There’s as much a market for recreation and retirement in Utah as there is for commercial and residential development. Balancing current trends in real estate and your property’s location and amenities is critical when it comes to marketing. Not everyone wants easy accessibility off of I-80. And few people are going to consider Salt Lake City as their number one destination for a retirement town.
Understanding Your Buyer
Is the land buyer an individual buyer or a land development company? In Utah, it’s more of a common dilemma than you might think.
Ultimately, you want the best price for your land. And a land development concern frequently will have the necessary capital and financial history to provide you with it. But what happens to the integrity of your land six years down the road? What if the property winds up being sold to a company whose values are in conflict with your own? Are you willing to see that pristine beauty of Utah compromised by overdeveloped condominiums pricing long-standing residents out of their very own communities?
Admittedly, that’s a worse case scenario potentially arising from the sale of land. But it’s one you may want to consider. Conservation and development have a long-standing history of skirmishes in Utah, and you may not be prepared to add further ammunition to the fire. On the other hand, individual buyers will be more apt to respect the integrity of a parcel. They’ll likely be Utah residents just like you or I. But just like thousands of other Utah residents, they may not have the financial means to pay the annual mortgage on vacant land, to speak nothing of property tax, utility and construction costs.

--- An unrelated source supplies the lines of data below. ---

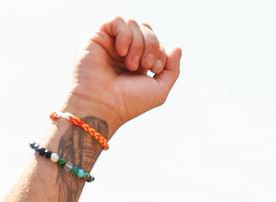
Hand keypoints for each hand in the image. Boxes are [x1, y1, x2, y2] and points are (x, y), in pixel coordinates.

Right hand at [64, 17, 182, 131]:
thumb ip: (172, 69)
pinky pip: (117, 21)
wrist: (104, 105)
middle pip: (147, 29)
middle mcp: (124, 50)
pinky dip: (125, 35)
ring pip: (133, 24)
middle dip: (152, 45)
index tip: (153, 69)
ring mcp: (111, 43)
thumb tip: (177, 47)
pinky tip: (121, 52)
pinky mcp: (98, 37)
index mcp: (138, 61)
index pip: (156, 41)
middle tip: (144, 65)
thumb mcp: (159, 89)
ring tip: (130, 64)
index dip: (160, 51)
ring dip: (138, 44)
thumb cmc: (128, 102)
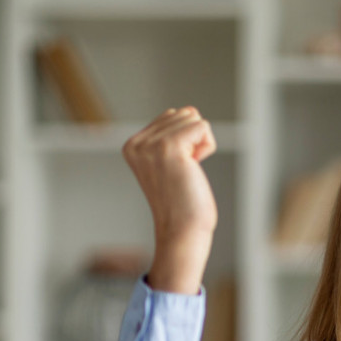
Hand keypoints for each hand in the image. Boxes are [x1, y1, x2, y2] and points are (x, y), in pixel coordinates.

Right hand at [121, 107, 217, 292]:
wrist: (182, 230)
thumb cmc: (183, 203)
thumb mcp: (169, 164)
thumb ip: (171, 136)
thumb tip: (189, 110)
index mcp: (132, 145)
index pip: (171, 116)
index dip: (186, 141)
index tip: (178, 169)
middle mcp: (137, 143)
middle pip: (183, 114)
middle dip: (194, 141)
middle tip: (185, 171)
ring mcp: (151, 145)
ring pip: (193, 118)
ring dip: (201, 145)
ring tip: (188, 171)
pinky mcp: (169, 148)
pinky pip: (202, 127)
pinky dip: (207, 146)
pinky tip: (195, 167)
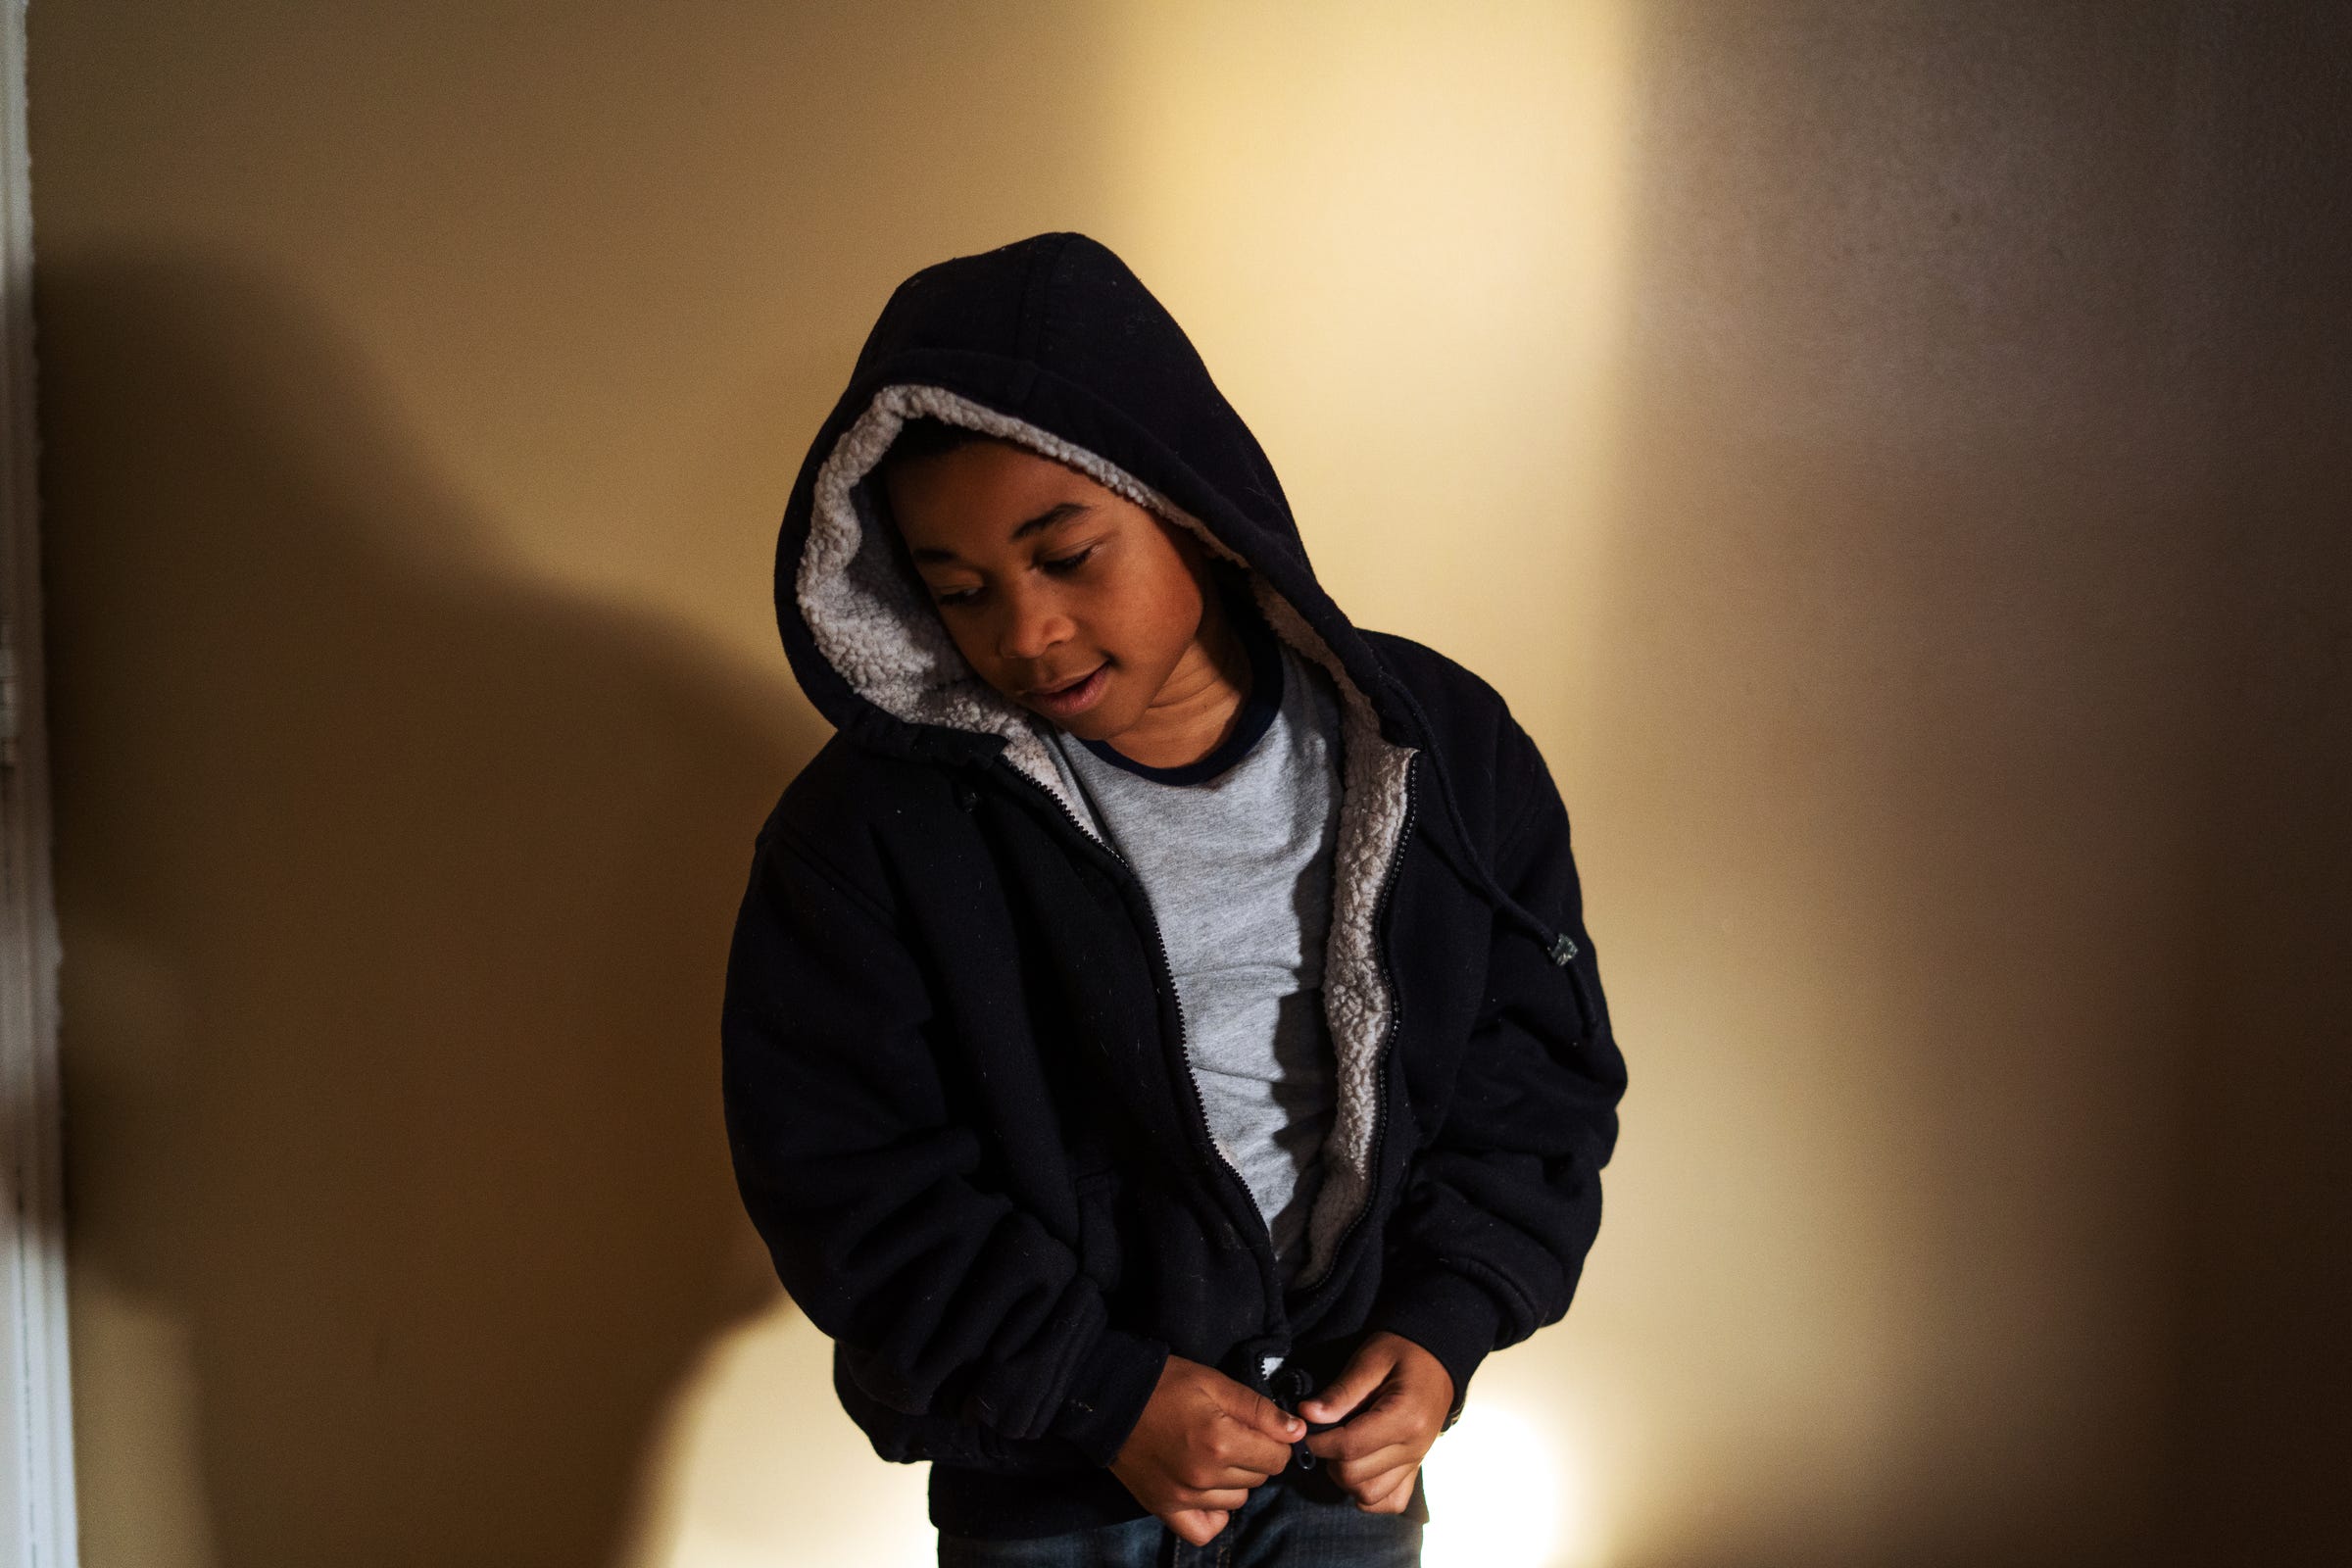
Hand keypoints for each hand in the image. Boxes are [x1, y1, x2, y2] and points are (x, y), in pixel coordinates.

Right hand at [1109, 1355, 1304, 1545]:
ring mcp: (1184, 1497)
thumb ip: (1259, 1410)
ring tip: (1214, 1455)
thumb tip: (1297, 1432)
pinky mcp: (1164, 1508)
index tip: (1260, 1427)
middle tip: (1232, 1434)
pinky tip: (1208, 1491)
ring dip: (1234, 1481)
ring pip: (1237, 1502)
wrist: (1110, 1399)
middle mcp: (1205, 1476)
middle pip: (1259, 1479)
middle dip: (1256, 1456)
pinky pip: (1205, 1529)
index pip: (1278, 1457)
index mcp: (1221, 1441)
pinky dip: (1213, 1515)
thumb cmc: (1166, 1384)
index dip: (1276, 1439)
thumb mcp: (1215, 1383)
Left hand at [1299, 1331, 1453, 1512]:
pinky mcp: (1416, 1469)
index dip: (1318, 1442)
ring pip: (1369, 1494)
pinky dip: (1370, 1494)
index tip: (1303, 1429)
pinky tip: (1360, 1470)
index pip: (1349, 1446)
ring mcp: (1417, 1462)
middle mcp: (1414, 1447)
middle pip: (1355, 1475)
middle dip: (1329, 1459)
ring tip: (1340, 1451)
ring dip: (1345, 1478)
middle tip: (1323, 1435)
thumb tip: (1306, 1415)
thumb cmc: (1401, 1352)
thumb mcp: (1369, 1361)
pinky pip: (1391, 1501)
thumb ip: (1340, 1392)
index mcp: (1404, 1418)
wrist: (1437, 1358)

Selling Your Land Without A Realtor In Utah
- Be prepared for negotiations. Unlike selling a house, there’s no accurate predictor of a land’s resale value. It can depend as much on the state and local economy as it will current market value and location. Land buyers are a bit more savvy than homebuyers, and they’re much more interested in long term resale value ten or more years down the road than residential house buyers.
- Don’t price to sell. Because negotiations are inevitable, your typical land investor is already expecting to haggle over price. If your property is actually worth $125,000 and you price it at $100,000, don’t be surprised if it sits on the market at that price for well over a year. To ensure you get full market value for your land, price it at a mark-up of at least 10 percent more.
- Understand zoning laws and additional fees. If commercial permits are permitted for your parcel, you can frequently command a much higher asking price. Don’t necessarily include tax, utilities and closing costs in your end price. They can sometimes account for almost 10 percent of the sale.
- Pay for a professional surveyor. Even if the tract is already on file with the Utah Division of Property Deeds and Archives, deeds and ownership of land can change unexpectedly and often in undetectable ways. Do yourself a favor and avoid potential legal troubles by hiring a professional surveyor to assess your rightful property boundaries.
- Word of mouth counts more than you think. Especially if you’re selling to an individual investor. Selling land is understandably less popular than selling your house. And it takes a special breed of investor willing to take a gamble on buying a vacant lot. They’re shrewder and keep their eyes towards the future. And they tend to cluster together. Don’t be surprised if you get more contacts in two weeks through word of mouth than six months worth of ad space in a newspaper.
- Show off the features of your land. You can’t just stick an “Open House” sign on a vacant parcel. Think about its natural features if you’re going to list it, online or offline. Show its proximity to major roadways (or lack thereof) and include a map with clearly defined boundaries from a surveyor. Discuss nearby schools, jobs and neighborhood features. In short? Learn to stage your land for sale just like you were staging a house for sale.